— Start —

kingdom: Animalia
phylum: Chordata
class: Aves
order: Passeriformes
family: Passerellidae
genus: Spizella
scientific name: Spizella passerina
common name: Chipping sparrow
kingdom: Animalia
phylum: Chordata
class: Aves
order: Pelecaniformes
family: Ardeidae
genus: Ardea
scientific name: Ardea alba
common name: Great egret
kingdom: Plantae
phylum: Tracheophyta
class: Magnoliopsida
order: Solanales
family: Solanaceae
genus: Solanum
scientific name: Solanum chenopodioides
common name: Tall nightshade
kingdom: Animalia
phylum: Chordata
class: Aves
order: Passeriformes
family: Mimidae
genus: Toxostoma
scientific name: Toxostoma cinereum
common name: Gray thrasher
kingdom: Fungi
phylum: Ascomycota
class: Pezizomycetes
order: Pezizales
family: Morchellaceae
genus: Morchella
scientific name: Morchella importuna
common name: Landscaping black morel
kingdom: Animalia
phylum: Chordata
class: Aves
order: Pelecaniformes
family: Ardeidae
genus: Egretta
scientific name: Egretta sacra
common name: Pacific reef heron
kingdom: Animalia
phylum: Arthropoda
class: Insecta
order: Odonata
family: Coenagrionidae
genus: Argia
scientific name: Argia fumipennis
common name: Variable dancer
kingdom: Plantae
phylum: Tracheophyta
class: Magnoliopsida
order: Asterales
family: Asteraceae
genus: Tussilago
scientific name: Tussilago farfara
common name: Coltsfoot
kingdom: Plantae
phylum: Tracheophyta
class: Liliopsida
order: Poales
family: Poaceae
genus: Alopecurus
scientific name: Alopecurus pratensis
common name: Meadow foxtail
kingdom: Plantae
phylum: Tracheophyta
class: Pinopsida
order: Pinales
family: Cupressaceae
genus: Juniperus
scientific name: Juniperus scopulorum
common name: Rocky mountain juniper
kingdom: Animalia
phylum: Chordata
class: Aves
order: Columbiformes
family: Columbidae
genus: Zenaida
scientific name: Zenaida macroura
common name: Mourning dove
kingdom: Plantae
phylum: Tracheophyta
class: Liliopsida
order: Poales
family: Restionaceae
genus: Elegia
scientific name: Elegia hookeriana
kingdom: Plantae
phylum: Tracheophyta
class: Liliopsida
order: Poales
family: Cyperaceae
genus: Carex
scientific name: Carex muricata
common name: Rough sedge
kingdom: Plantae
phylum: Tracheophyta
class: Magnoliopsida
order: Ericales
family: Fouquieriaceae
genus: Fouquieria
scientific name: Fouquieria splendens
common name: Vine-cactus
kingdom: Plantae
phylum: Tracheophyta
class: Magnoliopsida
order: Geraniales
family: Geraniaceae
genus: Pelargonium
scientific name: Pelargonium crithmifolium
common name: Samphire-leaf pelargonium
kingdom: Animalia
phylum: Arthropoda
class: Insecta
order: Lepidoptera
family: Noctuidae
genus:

— End —

(DIRECTIONS FOR THIS TASK): Write down every line of the listing above word for word, without changing anything.

(RESPONSE TO THE TASK):
kingdom: Animalia
phylum: Chordata
class: Aves
order: Passeriformes
family: Passerellidae
genus: Spizella
scientific name: Spizella passerina
common name: Chipping sparrow
kingdom: Animalia
phylum: Chordata
class: Aves
order: Pelecaniformes
family: Ardeidae
genus: Ardea
scientific name: Ardea alba
common name: Great egret
kingdom: Plantae
phylum: Tracheophyta
class: Magnoliopsida
order: Solanales
family: Solanaceae
genus: Solanum
scientific name: Solanum chenopodioides
common name: Tall nightshade
kingdom: Animalia
phylum: Chordata
class: Aves
order: Passeriformes
family: Mimidae
genus: Toxostoma
scientific name: Toxostoma cinereum
common name: Gray thrasher
kingdom: Fungi
phylum: Ascomycota
class: Pezizomycetes
order: Pezizales
family: Morchellaceae
genus: Morchella
scientific name: Morchella importuna
common name: Landscaping black morel
kingdom: Animalia
phylum: Chordata
class: Aves
order: Pelecaniformes
family: Ardeidae
genus: Egretta
scientific name: Egretta sacra
common name: Pacific reef heron
kingdom: Animalia
phylum: Arthropoda
class: Insecta
order: Odonata
family: Coenagrionidae
genus: Argia
scientific name: Argia fumipennis
common name: Variable dancer
kingdom: Plantae
phylum: Tracheophyta
class: Magnoliopsida
order: Asterales
family: Asteraceae
genus: Tussilago
scientific name: Tussilago farfara
common name: Coltsfoot
kingdom: Plantae
phylum: Tracheophyta
class: Liliopsida
order: Poales
family: Poaceae
genus: Alopecurus
scientific name: Alopecurus pratensis
common name: Meadow foxtail
kingdom: Plantae
phylum: Tracheophyta
class: Pinopsida
order: Pinales
family: Cupressaceae
genus: Juniperus
scientific name: Juniperus scopulorum
common name: Rocky mountain juniper
kingdom: Animalia
phylum: Chordata
class: Aves
order: Columbiformes
family: Columbidae
genus: Zenaida
scientific name: Zenaida macroura
common name: Mourning dove
kingdom: Plantae
phylum: Tracheophyta
class: Liliopsida
order: Poales
family: Restionaceae
genus: Elegia
scientific name: Elegia hookeriana
kingdom: Plantae
phylum: Tracheophyta
class: Liliopsida
order: Poales
family: Cyperaceae
genus: Carex
scientific name: Carex muricata
common name: Rough sedge
kingdom: Plantae
phylum: Tracheophyta
class: Magnoliopsida
order: Ericales
family: Fouquieriaceae
genus: Fouquieria
scientific name: Fouquieria splendens
common name: Vine-cactus
kingdom: Plantae
phylum: Tracheophyta
class: Magnoliopsida
order: Geraniales
family: Geraniaceae
genus: Pelargonium
scientific name: Pelargonium crithmifolium
common name: Samphire-leaf pelargonium
kingdom: Animalia
phylum: Arthropoda
class: Insecta
order: Lepidoptera
family: Noctuidae
genus:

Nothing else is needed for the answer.